• Brano di esercizio:
----
L’individuazione del giudice competente per territorio avviene seguendo questi criteri: in generale, competente per territorio è il giudice nella cui circoscrizione è sorto il rapporto ovvero si trova l’azienda o una sua dipendenza alla quale è addetto il lavoratore o presso la quale egli prestava la sua opera al momento della fine del rapporto.

Per le controversie relative ai rapporti di lavoro alle dipendenze delle pubbliche amministrazioni, competente per territorio è il giudice nella cui circoscrizione ha sede l’ufficio al quale il dipendente è addetto o era addetto al momento della cessazione del rapporto.

Con riferimento alle controversie in tema di estinzione del rapporto di lavoro, occorre tuttavia distinguere: quelle relative ai licenziamenti soggetti al nuovo regime sanzionatorio delineato dal D.Lgs. n. 23 del 04/03/2015 sono assoggettate al rito ordinario del lavoro; quelle invece relative ai licenziamenti sottoposti al vecchio regime sanzionatorio dell’art. 18 L. 300/1970 ne sono escluse dovendosi applicare un rito specifico, il cd. rito Fornero.

Il rito ordinario del processo del lavoro.

Le controversie relative ad un licenziamento avvenuto per atti discriminatori di cui all’art. 15 L. 300/1970 o riconducibile ai casi di nullità previsti dalla legge o, ancora, inefficace perché intimato in forma orale seguono il rito ordinario del processo del lavoro.
----
• Compito: Per favore, continua il brano sul processo del lavoro dopo la sua ultima frase.

Voci da un dataset:
----
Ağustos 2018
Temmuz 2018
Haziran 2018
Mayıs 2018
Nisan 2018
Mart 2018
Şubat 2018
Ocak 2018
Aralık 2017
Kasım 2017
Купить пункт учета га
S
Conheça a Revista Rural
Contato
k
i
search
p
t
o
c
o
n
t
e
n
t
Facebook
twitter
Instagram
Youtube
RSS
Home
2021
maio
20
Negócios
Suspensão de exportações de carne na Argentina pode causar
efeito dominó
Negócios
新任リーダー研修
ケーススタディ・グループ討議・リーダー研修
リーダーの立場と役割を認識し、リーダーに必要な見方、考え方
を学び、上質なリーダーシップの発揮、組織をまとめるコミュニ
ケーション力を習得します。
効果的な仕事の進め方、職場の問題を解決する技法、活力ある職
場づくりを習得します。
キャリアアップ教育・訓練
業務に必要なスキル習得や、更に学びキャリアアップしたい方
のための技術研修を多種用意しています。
----
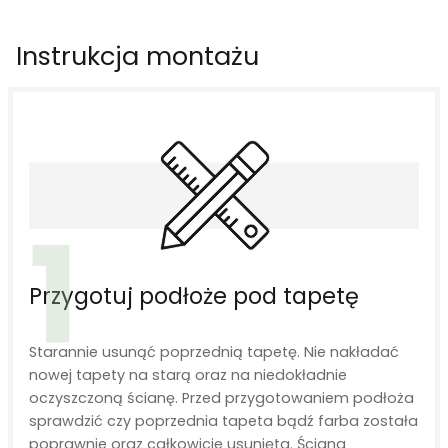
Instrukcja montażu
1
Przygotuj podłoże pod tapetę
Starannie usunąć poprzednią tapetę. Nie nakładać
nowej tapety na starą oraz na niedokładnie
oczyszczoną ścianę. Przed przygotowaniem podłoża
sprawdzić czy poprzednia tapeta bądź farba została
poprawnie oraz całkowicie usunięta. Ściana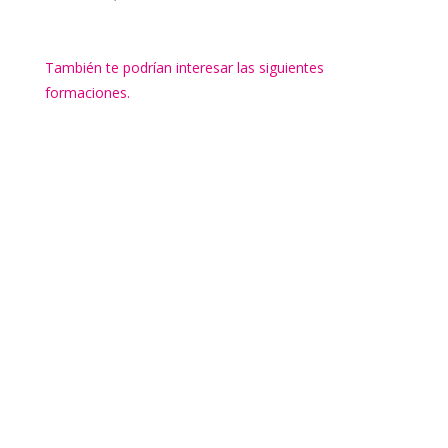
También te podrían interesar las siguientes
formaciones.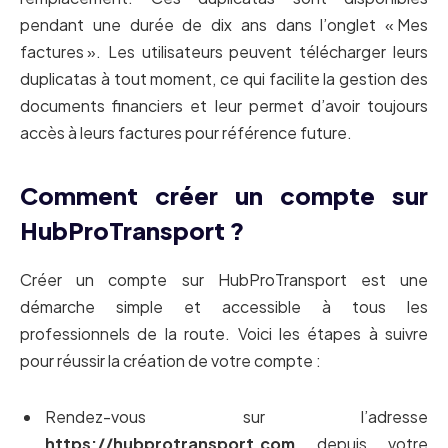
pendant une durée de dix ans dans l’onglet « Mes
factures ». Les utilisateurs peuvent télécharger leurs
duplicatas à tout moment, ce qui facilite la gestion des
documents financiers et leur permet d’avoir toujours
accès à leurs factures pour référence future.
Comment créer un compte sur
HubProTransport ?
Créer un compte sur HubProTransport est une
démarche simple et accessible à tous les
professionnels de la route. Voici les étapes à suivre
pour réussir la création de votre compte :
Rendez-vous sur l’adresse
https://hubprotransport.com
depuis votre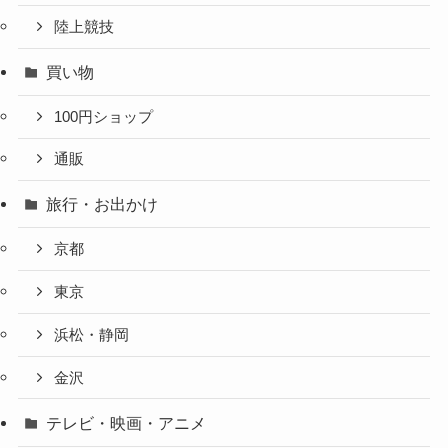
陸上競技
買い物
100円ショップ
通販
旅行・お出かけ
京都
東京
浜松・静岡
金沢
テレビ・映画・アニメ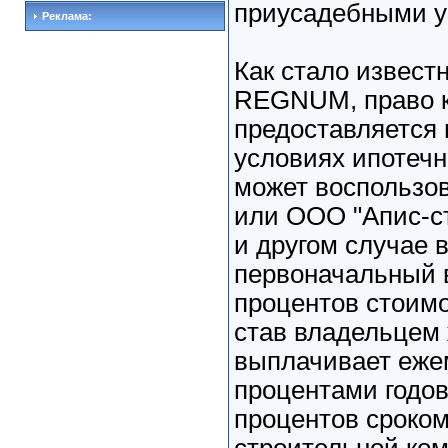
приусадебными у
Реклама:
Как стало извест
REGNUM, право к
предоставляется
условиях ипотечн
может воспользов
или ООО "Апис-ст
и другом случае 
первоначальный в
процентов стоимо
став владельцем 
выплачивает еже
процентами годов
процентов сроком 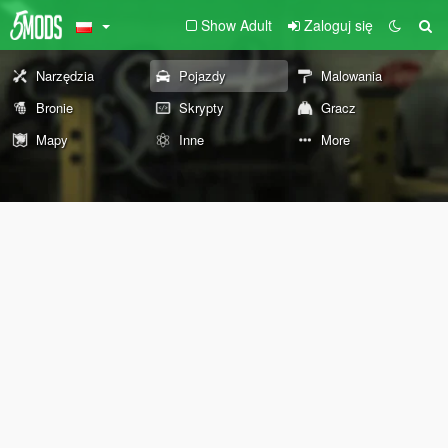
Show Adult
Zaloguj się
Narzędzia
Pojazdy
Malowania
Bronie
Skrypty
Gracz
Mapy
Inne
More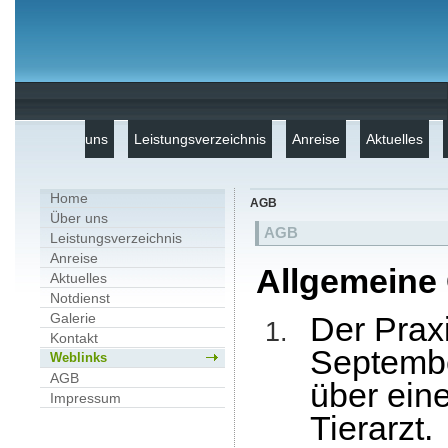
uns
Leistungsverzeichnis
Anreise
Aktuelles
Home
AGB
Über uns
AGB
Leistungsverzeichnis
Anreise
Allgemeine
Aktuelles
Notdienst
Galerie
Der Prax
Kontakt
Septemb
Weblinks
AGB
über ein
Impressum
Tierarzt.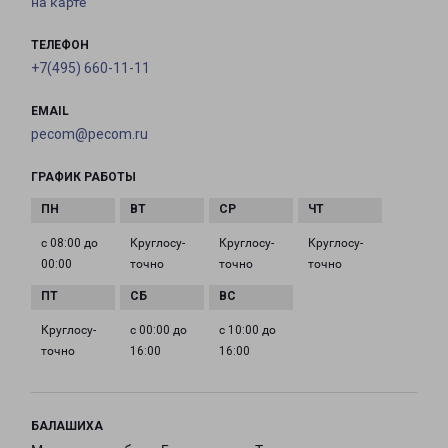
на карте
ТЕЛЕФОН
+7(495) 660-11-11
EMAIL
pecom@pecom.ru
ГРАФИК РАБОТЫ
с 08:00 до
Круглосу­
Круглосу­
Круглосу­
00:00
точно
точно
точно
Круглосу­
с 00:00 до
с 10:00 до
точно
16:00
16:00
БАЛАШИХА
----
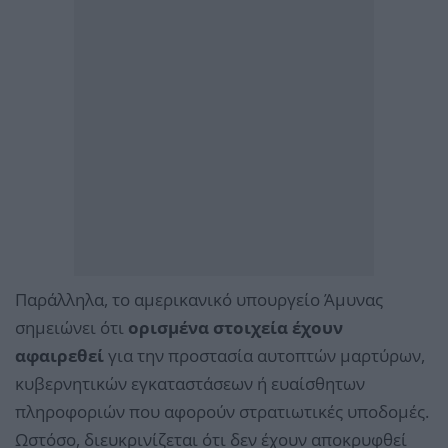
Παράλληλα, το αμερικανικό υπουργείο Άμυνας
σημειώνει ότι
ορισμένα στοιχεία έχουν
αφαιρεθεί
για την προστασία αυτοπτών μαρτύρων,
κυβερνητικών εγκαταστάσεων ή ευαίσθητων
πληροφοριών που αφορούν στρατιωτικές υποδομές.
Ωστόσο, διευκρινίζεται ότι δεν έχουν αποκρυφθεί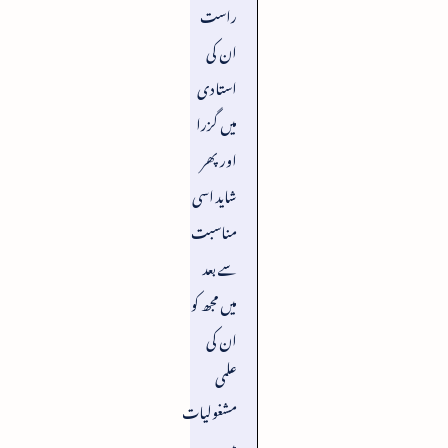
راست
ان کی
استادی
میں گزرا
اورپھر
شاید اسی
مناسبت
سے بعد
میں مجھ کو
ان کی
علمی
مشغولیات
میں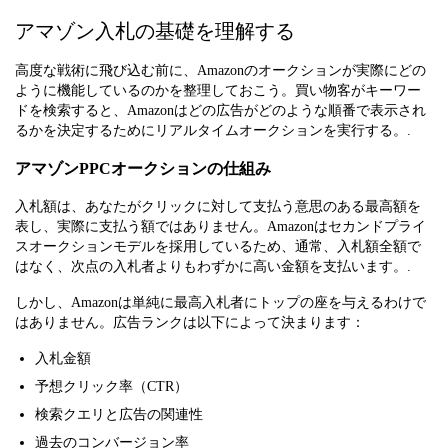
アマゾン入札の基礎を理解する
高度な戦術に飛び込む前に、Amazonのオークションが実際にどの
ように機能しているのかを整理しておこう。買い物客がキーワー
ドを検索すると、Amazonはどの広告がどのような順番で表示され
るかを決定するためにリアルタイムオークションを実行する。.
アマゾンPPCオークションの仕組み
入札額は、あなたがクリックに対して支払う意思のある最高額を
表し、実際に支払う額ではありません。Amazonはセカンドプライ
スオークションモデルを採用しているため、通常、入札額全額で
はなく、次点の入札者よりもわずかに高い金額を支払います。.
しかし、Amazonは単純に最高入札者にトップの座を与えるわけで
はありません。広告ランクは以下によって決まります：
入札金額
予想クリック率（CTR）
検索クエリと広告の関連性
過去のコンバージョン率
----
• Risposta:
Questo viene introdotto con ricorso, contenete l’indicazione del giudice e delle parti, l’esposizione dei fatti e degli elementi di diritto su cui si fonda la domanda, la determinazione dell’oggetto della domanda, l’indicazione dei mezzi di prova di cui il ricorrente intende avvalersi e, in particolare, dei documenti che offre in comunicazione.

Depositato il ricorso, viene fissata la data della prima udienza; il convenuto deve costituirsi nei dieci giorni che la precedono mediante il deposito di una memoria difensiva, contenente l’indicazione dei mezzi di prova di cui intende avvalersi e, in particolare, dei documenti che offre in comunicazione.

All’udienza fissata per la discussione il giudice interroga liberamente le parti presenti, tentando la conciliazione della lita attraverso la formulazione di una proposta transattiva o conciliativa.

Se la conciliazione riesce, viene redatto un verbale che ha efficacia di titolo esecutivo. Se, viceversa, la conciliazione non riesce, il giudice può invitare le parti alla discussione della causa o, se queste ne hanno fatto richiesta, fissa una successiva udienza per l’assunzione dei mezzi di prova. Il rito ordinario si chiude, infine, con la pronuncia della sentenza.

Il c.d. “rito Fornero”.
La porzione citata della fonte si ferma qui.